→ **Stored data**:
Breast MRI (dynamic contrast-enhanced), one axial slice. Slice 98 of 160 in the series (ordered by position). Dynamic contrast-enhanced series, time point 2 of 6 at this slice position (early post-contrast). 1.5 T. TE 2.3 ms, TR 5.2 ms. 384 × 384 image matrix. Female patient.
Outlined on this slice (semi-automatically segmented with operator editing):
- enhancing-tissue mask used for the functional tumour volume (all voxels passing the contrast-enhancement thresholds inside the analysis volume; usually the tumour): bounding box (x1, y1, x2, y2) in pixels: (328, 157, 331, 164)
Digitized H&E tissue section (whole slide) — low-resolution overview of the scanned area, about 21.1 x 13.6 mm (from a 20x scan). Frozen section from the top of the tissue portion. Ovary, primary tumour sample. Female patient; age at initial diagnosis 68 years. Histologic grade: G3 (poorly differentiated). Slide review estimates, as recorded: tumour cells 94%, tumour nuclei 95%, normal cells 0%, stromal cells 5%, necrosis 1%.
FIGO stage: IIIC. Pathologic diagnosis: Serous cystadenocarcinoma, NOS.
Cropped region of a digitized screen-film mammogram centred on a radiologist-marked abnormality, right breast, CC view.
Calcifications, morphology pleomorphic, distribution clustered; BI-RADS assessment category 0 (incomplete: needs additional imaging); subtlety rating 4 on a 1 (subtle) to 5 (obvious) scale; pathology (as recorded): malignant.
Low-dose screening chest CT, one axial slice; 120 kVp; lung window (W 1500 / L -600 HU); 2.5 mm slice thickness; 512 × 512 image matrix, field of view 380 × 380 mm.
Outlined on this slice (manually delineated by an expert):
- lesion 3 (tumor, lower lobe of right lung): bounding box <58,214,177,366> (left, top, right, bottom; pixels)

→ **Exercise objective**: Each line shown above needs to be transcribed exactly.

→ **Response box**:
Breast MRI (dynamic contrast-enhanced), one axial slice. Slice 98 of 160 in the series (ordered by position). Dynamic contrast-enhanced series, time point 2 of 6 at this slice position (early post-contrast). 1.5 T. TE 2.3 ms, TR 5.2 ms. 384 × 384 image matrix. Female patient.
Outlined on this slice (semi-automatically segmented with operator editing):
- enhancing-tissue mask used for the functional tumour volume (all voxels passing the contrast-enhancement thresholds inside the analysis volume; usually the tumour): bounding box (x1, y1, x2, y2) in pixels: (328, 157, 331, 164)
Digitized H&E tissue section (whole slide) — low-resolution overview of the scanned area, about 21.1 x 13.6 mm (from a 20x scan). Frozen section from the top of the tissue portion. Ovary, primary tumour sample. Female patient; age at initial diagnosis 68 years. Histologic grade: G3 (poorly differentiated). Slide review estimates, as recorded: tumour cells 94%, tumour nuclei 95%, normal cells 0%, stromal cells 5%, necrosis 1%.
FIGO stage: IIIC. Pathologic diagnosis: Serous cystadenocarcinoma, NOS.
Cropped region of a digitized screen-film mammogram centred on a radiologist-marked abnormality, right breast, CC view.
Calcifications, morphology pleomorphic, distribution clustered; BI-RADS assessment category 0 (incomplete: needs additional imaging); subtlety rating 4 on a 1 (subtle) to 5 (obvious) scale; pathology (as recorded): malignant.
Low-dose screening chest CT, one axial slice; 120 kVp; lung window (W 1500 / L -600 HU); 2.5 mm slice thickness; 512 × 512 image matrix, field of view 380 × 380 mm.
Outlined on this slice (manually delineated by an expert):
- lesion 3 (tumor, lower lobe of right lung): bounding box <58,214,177,366> (left, top, right, bottom; pixels)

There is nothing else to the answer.